La femme continua d’une voix dure.

« Et que sont les misérables chiens couchants, vos compagnons de labeur ? méritent-ils que vous souffriez pour eux ? Pas un qui, pour le plus petit lucre, ne se tournât contre vous ! Ils sont tous, l’un envers l’autre, ingrats, cruels, dénaturés. Pourquoi vous faire martyriser à leur profit ?

— Pauvres gens ! dit Tom ; qui les a rendus méchants ? Si je cède une fois je m’y ferai, et petit à petit je deviendrai endurci comme eux ! Non ! non, maîtresse ! J’ai tout perdu, — femme, enfants, case, et bon maître, qui m’aurait fait libre s’il eût vécu une semaine de plus. J’ai tout perdu en ce monde, à jamais et pour toujours : maintenant je peux pas perdre le ciel aussi ! Non, je ne veux pas devenir méchant !

— Mais le Seigneur ne peut nous l’imputer à crime, dit la femme. N’a-t-on pas forcé notre volonté ? Il en demandera compte à nos persécuteurs !

— Oui, dit Tom ; mais ça ne nous empêchera pas d’être devenus cruels. Si jamais je venais à être aussi sans cœur, aussi dur que Sambo, la façon dont j’y serais arrivé ne ferait pas grande différence ; c’est d’être mauvais, — c’est ça qui me fait peur. »
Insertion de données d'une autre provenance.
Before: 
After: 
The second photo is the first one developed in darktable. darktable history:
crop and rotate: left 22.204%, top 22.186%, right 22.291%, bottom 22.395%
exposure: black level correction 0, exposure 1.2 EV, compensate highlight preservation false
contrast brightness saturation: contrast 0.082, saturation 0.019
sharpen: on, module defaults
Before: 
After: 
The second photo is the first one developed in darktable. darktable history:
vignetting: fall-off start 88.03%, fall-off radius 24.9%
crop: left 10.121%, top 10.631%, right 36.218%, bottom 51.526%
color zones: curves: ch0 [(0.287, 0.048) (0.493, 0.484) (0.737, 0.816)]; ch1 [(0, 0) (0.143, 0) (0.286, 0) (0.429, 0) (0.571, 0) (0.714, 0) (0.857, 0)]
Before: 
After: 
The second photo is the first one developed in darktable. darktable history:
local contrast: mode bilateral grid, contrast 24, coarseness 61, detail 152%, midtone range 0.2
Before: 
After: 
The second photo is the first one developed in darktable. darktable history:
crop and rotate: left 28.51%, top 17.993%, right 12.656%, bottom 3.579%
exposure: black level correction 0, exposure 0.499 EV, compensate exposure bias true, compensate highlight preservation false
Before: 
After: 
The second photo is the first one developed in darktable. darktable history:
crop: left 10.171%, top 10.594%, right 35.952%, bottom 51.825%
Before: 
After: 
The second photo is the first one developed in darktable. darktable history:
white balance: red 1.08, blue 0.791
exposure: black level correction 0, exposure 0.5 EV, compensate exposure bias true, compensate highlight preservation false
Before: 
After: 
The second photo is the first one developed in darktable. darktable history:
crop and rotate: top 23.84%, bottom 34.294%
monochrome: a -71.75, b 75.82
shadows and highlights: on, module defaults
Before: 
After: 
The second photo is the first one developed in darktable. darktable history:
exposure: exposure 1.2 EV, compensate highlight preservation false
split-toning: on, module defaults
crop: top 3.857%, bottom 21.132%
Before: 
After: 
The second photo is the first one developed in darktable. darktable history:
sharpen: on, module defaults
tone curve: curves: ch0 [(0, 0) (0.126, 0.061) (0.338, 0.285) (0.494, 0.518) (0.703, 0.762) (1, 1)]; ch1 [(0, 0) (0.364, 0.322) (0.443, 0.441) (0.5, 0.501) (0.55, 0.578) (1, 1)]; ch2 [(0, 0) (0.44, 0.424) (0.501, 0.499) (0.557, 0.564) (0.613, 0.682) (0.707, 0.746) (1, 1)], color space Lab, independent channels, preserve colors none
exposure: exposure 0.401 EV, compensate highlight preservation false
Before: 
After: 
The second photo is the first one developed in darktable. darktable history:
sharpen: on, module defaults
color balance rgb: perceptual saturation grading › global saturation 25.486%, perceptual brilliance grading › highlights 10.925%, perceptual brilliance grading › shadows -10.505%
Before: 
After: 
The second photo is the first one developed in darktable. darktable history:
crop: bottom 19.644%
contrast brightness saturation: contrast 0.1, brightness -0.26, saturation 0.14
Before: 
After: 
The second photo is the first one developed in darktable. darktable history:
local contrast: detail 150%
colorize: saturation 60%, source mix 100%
La femme attacha sur Tom ses yeux hagards et sombres, comme si une pensée nouvelle la frappait ; elle poussa un sourd gémissement et s’écria :

« Ô miséricorde ! vous dites vrai ! Oh ! oh ! oh ! » Et elle tomba sur le plancher, avec des sanglots comme une personne écrasée, se tordant sous l’excès des souffrances morales.

Il y eut un silence pendant lequel leurs souffles s’entendaient, puis Tom dit faiblement :

« Oh ! s’il vous plaît, maîtresse ? »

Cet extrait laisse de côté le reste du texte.